▸ THE INPUT:

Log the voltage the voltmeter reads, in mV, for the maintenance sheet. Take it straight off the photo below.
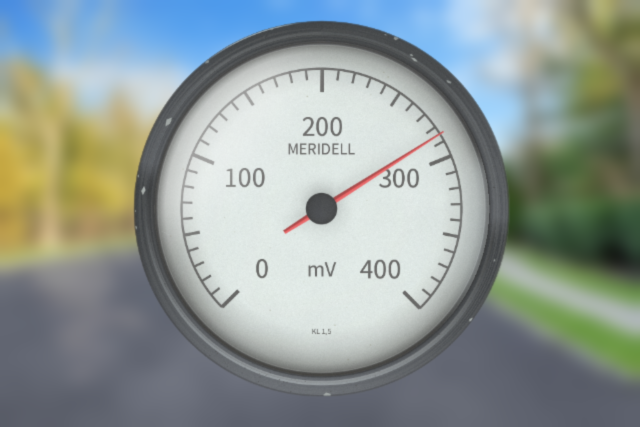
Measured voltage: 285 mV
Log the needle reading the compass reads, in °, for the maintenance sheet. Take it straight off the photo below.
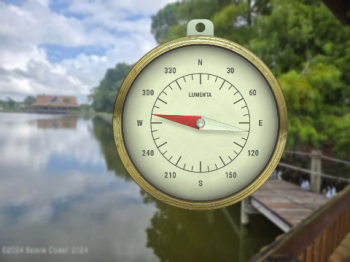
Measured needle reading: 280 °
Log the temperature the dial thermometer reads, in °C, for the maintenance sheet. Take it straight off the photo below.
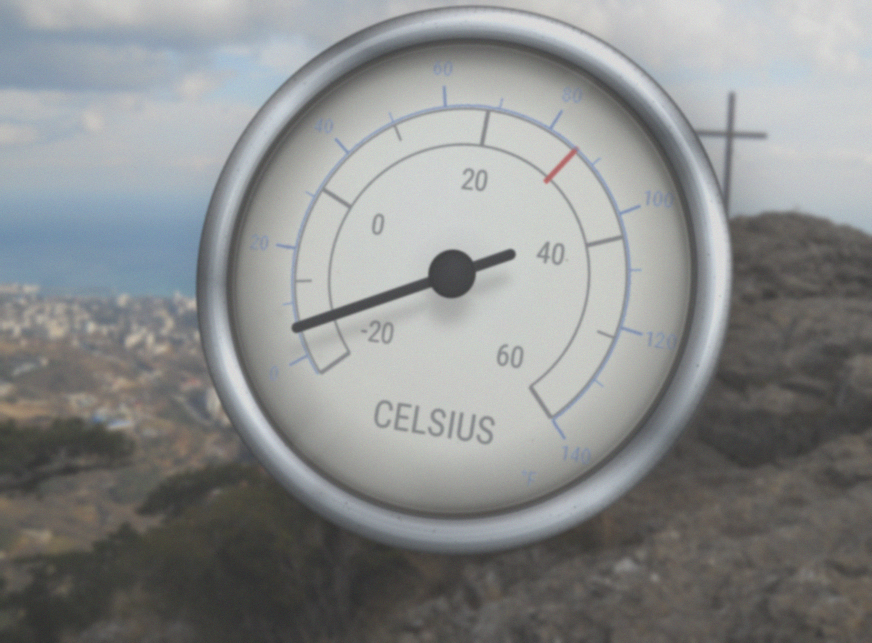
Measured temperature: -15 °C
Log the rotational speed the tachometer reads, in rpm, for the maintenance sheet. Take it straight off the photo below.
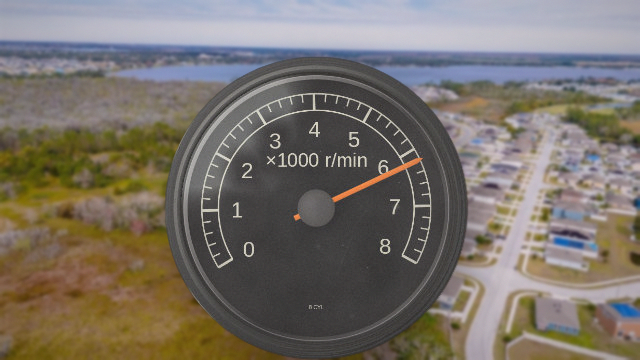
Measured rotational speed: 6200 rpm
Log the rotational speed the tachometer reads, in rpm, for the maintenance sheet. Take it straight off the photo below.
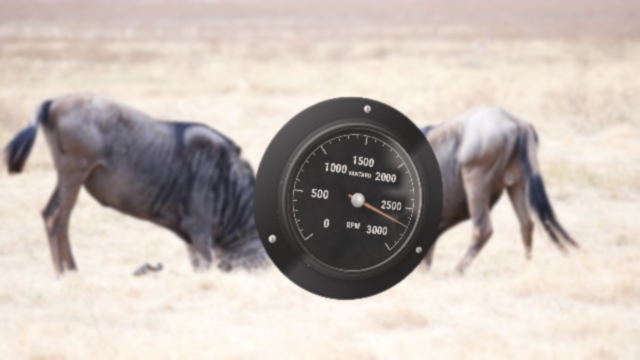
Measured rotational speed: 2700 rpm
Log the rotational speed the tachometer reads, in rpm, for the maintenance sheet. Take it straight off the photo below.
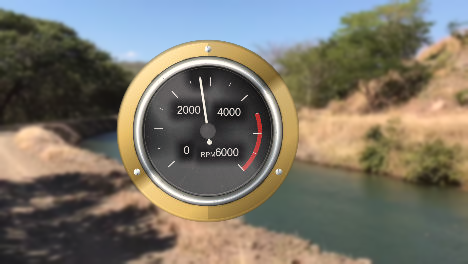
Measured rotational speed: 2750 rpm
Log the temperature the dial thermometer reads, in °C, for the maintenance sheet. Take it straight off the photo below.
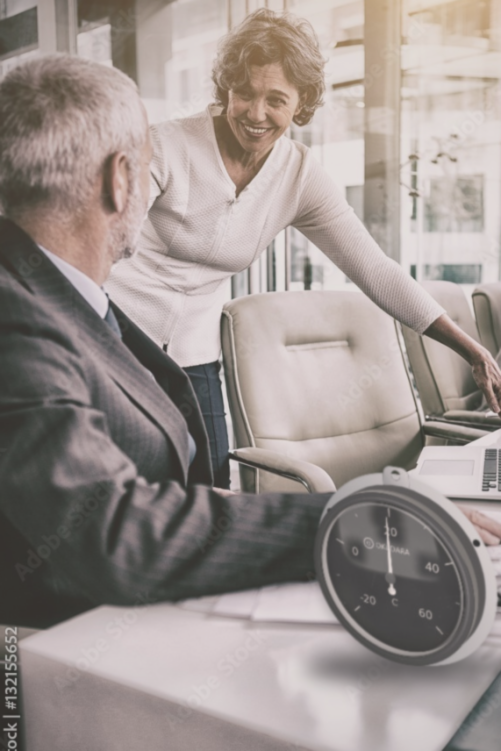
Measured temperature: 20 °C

==

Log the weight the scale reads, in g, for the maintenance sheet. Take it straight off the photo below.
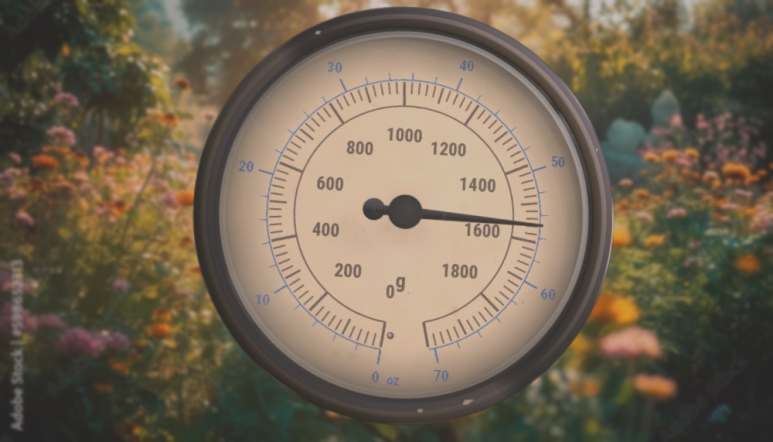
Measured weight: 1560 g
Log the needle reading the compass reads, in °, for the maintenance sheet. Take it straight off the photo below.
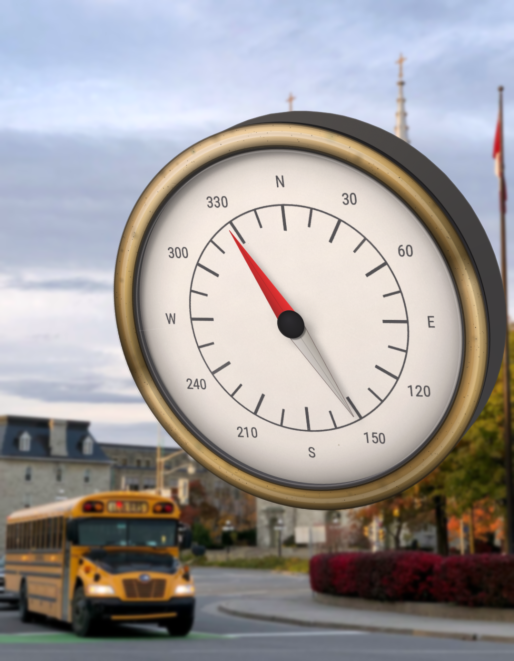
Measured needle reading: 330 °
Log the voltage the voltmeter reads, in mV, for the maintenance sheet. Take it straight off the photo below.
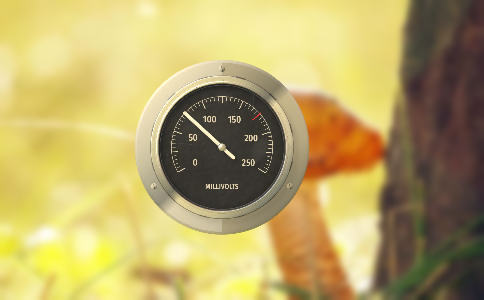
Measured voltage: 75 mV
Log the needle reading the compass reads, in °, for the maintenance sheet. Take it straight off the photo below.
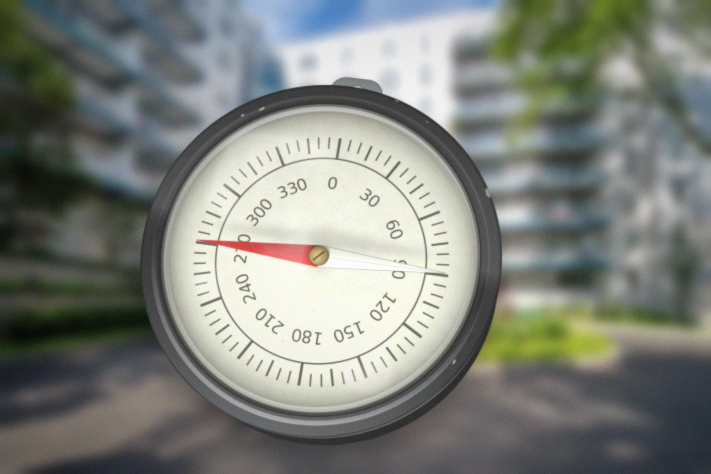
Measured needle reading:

---

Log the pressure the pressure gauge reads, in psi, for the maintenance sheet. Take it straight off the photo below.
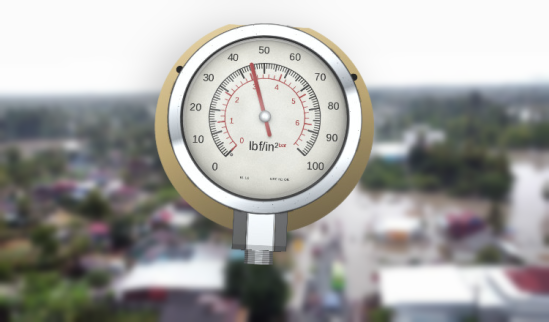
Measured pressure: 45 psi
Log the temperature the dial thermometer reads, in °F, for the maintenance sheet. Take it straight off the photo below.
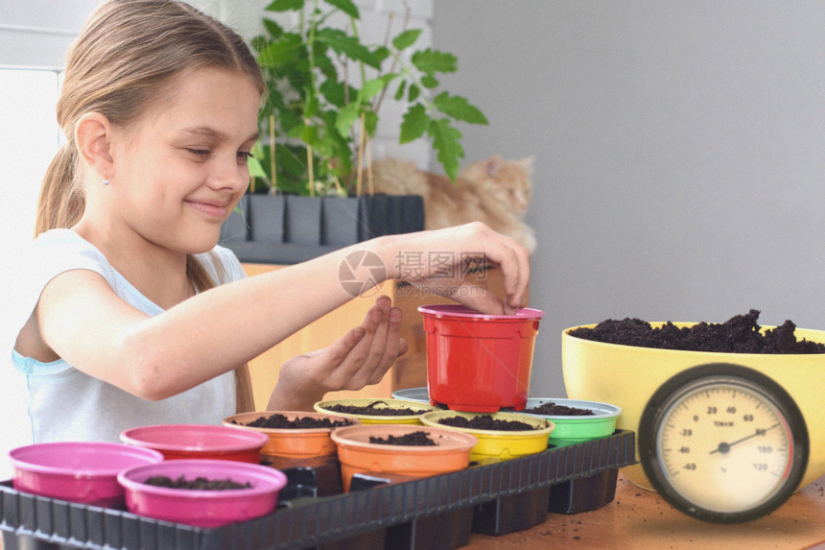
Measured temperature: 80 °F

▸ EXERCISE GOAL:
How many lines of the material above contain the word "temperature"? Reply with the number alone.

▸ OUTPUT BELOW:
6